Print exactly the lines below between the line containing "Risultati 1 - 2" and the line containing "We wtorek, 6 stycznia 2026r, uczennice IX Li", counting both of those lines. Leave pictures out.

——————

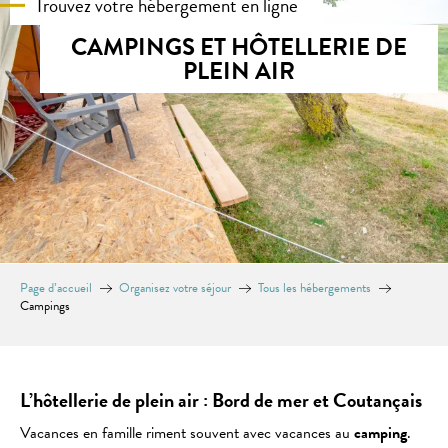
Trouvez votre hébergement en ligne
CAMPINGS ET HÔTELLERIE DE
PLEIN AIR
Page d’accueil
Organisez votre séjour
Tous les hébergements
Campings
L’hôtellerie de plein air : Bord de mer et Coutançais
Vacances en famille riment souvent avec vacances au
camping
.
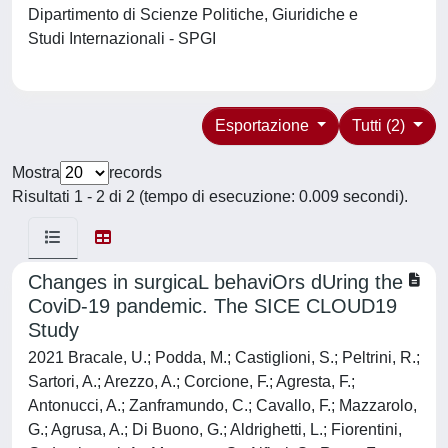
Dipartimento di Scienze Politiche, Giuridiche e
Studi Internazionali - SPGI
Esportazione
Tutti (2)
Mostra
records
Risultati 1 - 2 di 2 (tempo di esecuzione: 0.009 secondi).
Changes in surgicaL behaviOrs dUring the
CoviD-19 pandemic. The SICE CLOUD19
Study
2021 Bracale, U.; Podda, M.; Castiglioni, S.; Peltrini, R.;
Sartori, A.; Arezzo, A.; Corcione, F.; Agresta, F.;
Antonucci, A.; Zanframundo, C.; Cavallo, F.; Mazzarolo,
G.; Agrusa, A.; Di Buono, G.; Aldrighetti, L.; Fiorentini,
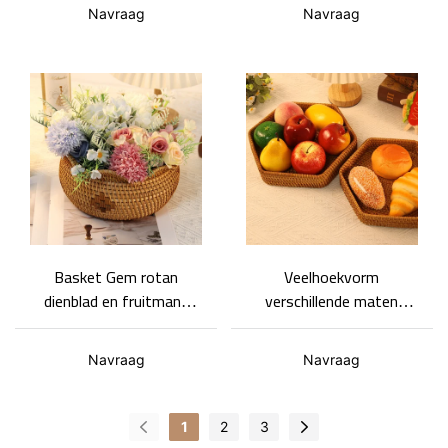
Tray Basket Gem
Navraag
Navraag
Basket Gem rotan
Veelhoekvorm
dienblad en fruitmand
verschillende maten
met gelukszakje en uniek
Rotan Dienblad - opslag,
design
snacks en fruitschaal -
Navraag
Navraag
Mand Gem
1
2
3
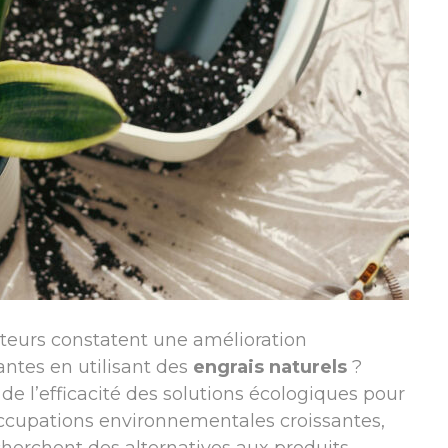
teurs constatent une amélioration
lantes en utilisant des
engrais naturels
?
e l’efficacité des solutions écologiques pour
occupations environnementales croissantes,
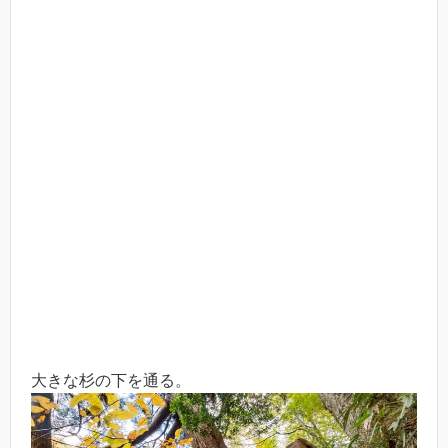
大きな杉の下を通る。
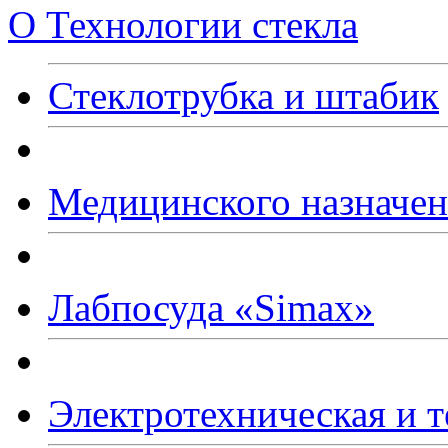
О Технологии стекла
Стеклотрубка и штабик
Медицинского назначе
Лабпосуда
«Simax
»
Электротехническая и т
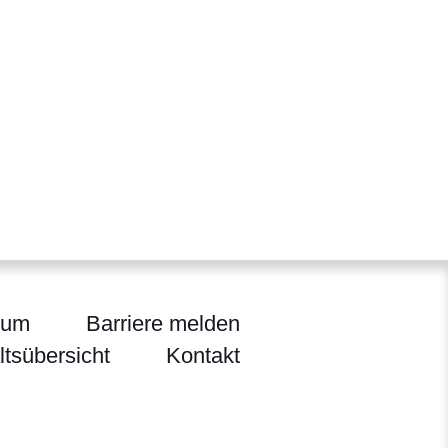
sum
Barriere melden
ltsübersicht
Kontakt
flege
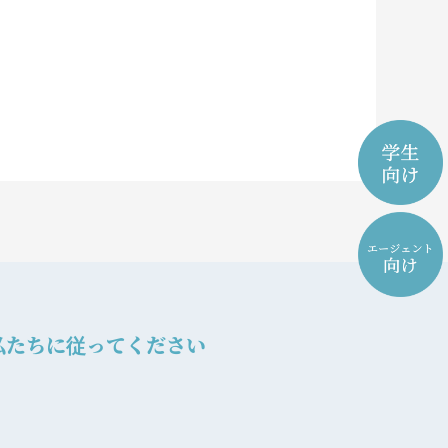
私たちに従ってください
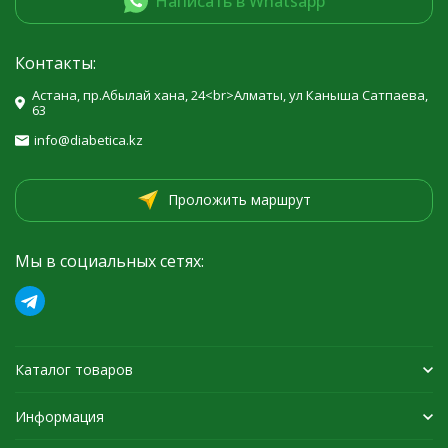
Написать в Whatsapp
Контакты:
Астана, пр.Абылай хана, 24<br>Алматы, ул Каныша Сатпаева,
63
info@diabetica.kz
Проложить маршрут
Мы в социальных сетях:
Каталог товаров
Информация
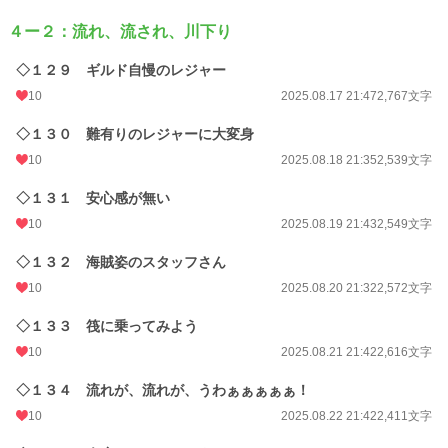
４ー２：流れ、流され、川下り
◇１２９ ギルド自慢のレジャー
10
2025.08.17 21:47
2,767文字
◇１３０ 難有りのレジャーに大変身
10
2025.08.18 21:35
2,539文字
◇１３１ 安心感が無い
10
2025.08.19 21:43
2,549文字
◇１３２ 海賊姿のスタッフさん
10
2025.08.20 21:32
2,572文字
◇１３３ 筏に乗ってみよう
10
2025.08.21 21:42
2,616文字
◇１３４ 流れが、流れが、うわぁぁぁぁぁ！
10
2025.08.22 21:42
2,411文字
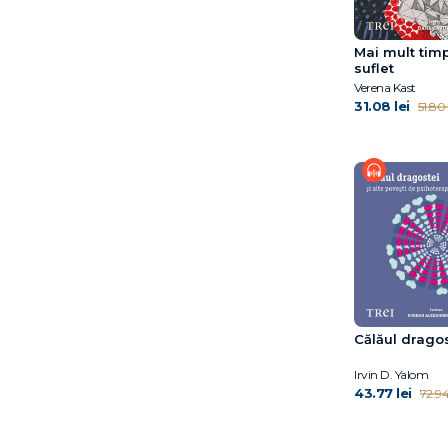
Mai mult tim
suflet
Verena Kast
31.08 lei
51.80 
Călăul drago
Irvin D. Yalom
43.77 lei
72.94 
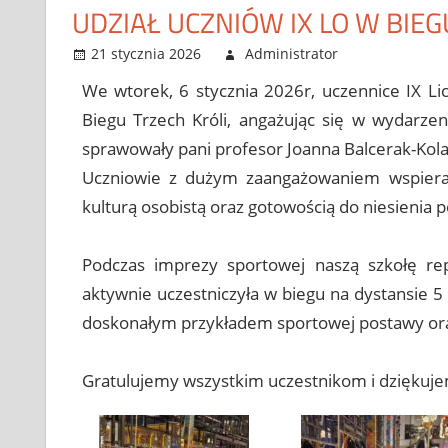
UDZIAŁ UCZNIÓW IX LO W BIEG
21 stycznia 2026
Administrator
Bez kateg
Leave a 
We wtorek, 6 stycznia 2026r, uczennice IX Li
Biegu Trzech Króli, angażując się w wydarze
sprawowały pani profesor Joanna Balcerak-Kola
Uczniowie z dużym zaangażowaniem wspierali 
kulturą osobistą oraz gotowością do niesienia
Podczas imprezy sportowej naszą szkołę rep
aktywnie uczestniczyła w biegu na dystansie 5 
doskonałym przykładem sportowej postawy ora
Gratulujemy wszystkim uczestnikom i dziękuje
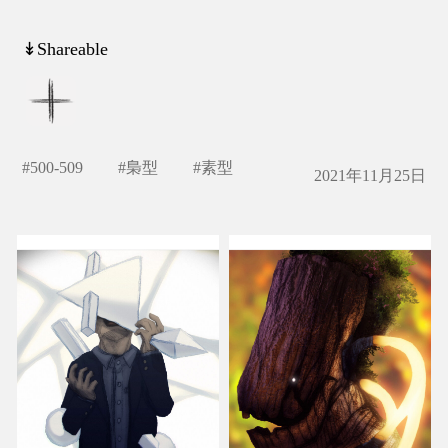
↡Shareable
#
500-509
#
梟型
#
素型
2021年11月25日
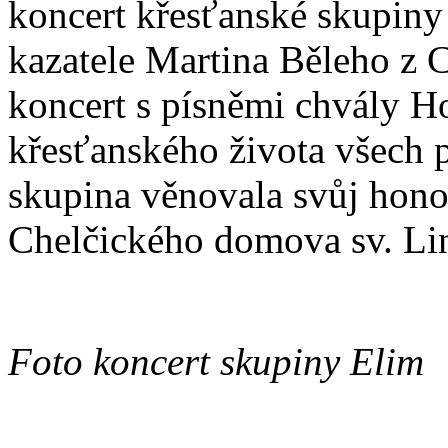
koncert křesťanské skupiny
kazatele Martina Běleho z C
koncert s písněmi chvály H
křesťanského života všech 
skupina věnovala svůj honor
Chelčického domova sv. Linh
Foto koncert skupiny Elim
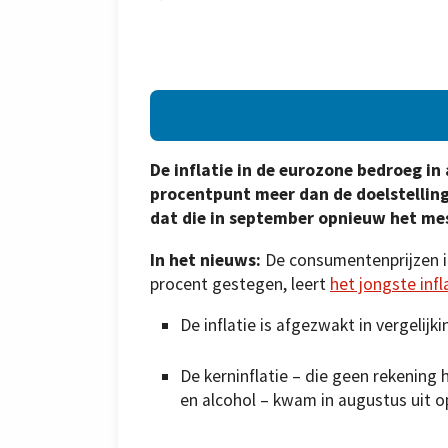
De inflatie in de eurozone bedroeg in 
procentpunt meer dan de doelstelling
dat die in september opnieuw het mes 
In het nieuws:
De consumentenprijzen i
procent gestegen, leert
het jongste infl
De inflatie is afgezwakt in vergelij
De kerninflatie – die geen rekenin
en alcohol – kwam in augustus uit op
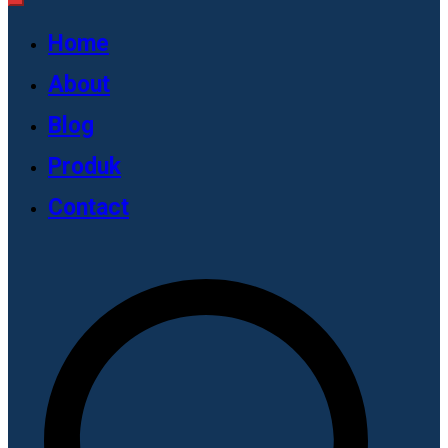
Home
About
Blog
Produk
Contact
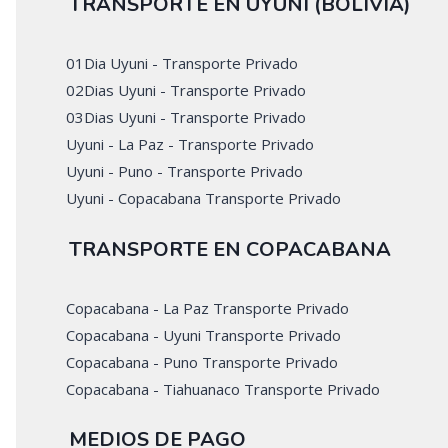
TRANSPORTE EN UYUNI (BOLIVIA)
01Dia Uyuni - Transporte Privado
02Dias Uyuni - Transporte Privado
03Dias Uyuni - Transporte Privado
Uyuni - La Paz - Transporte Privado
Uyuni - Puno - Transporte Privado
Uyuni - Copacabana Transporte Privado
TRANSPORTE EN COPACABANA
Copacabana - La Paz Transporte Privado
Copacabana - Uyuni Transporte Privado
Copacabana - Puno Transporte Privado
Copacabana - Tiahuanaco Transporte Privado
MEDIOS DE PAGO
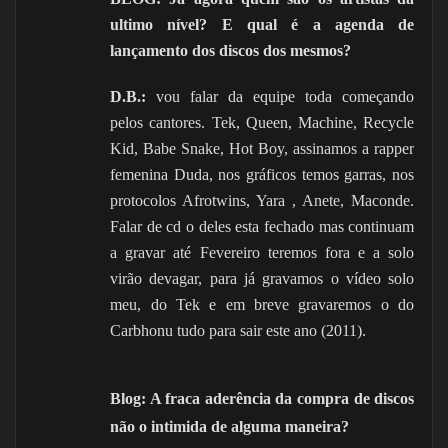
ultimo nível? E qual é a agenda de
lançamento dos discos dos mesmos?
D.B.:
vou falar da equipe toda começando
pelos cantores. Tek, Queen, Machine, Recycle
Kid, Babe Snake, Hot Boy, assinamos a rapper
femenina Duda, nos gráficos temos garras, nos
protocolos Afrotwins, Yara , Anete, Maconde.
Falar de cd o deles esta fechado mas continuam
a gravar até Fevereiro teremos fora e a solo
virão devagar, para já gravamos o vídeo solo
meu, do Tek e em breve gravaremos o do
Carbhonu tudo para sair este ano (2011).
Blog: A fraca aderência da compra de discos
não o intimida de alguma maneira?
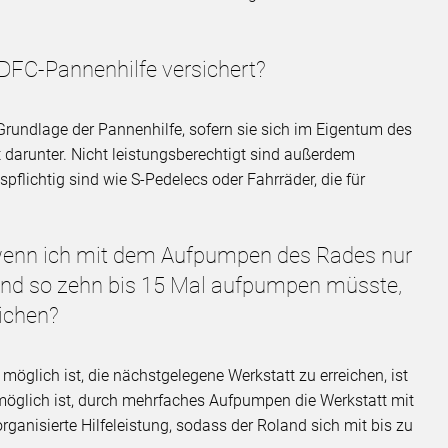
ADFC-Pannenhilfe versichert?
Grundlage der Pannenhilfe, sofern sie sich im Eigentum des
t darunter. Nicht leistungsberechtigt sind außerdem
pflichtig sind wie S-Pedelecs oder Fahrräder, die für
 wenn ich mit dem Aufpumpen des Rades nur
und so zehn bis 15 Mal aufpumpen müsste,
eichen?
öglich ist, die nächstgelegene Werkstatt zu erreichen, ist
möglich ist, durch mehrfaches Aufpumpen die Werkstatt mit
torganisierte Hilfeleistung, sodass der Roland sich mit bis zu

——————

* _SOLUTION FOR THIS PROBLEM_
Risultati 1 - 2 di 2 (tempo di esecuzione: 0.009 secondi).
Changes in surgicaL behaviOrs dUring the
CoviD-19 pandemic. The SICE CLOUD19
Study
2021 Bracale, U.; Podda, M.; Castiglioni, S.; Peltrini, R.;
Sartori, A.; Arezzo, A.; Corcione, F.; Agresta, F.;
Antonucci, A.; Zanframundo, C.; Cavallo, F.; Mazzarolo,
G.; Agrusa, A.; Di Buono, G.; Aldrighetti, L.; Fiorentini,
Tray Basket Gem
Navraag
Navraag
Basket Gem rotan
Veelhoekvorm
dienblad en fruitmand
verschillende maten
met gelukszakje en uniek
Rotan Dienblad - opslag,
design
snacks en fruitschaal -
Navraag
Navraag
Mand Gem
1
2
3
teurs constatent une amélioration
lantes en utilisant des
engrais naturels
?
e l’efficacité des solutions écologiques pour
occupations environnementales croissantes,
大きな杉の下を通る。
О Технологии стекла
Стеклотрубка и штабик
Медицинского назначе
Лабпосуда
«Simax
»
Электротехническая и т
sum
Barriere melden
ltsübersicht
Kontakt
flege
私たちに従ってください
Написать в Whatsapp
Контакты:
Астана, пр.Абылай хана, 24<br>Алматы, ул Каныша Сатпаева,
63
info@diabetica.kz
Проложить маршрут
Мы в социальных сетях:
Каталог товаров
Информация
４ー２：流れ、流され、川下り
◇１２９ ギルド自慢のレジャー
10
2025.08.17 21:47
2,767文字
◇１３０ 難有りのレジャーに大変身
10
2025.08.18 21:35
2,539文字
◇１３１ 安心感が無い
10
2025.08.19 21:43
2,549文字
◇１３２ 海賊姿のスタッフさん
10
2025.08.20 21:32
2,572文字
◇１３３ 筏に乗ってみよう
10
2025.08.21 21:42
2,616文字
◇１３４ 流れが、流れが、うわぁぁぁぁぁ！
10
2025.08.22 21:42
2,411文字
Mai mult tim
suflet
Verena Kast
31.08 lei
51.80 
Călăul drago
Irvin D. Yalom
43.77 lei
72.94 
UDZIAŁ UCZNIÓW IX LO W BIEG
21 stycznia 2026
Administrator
Bez kateg
Leave a 
We wtorek, 6 stycznia 2026r, uczennice IX Li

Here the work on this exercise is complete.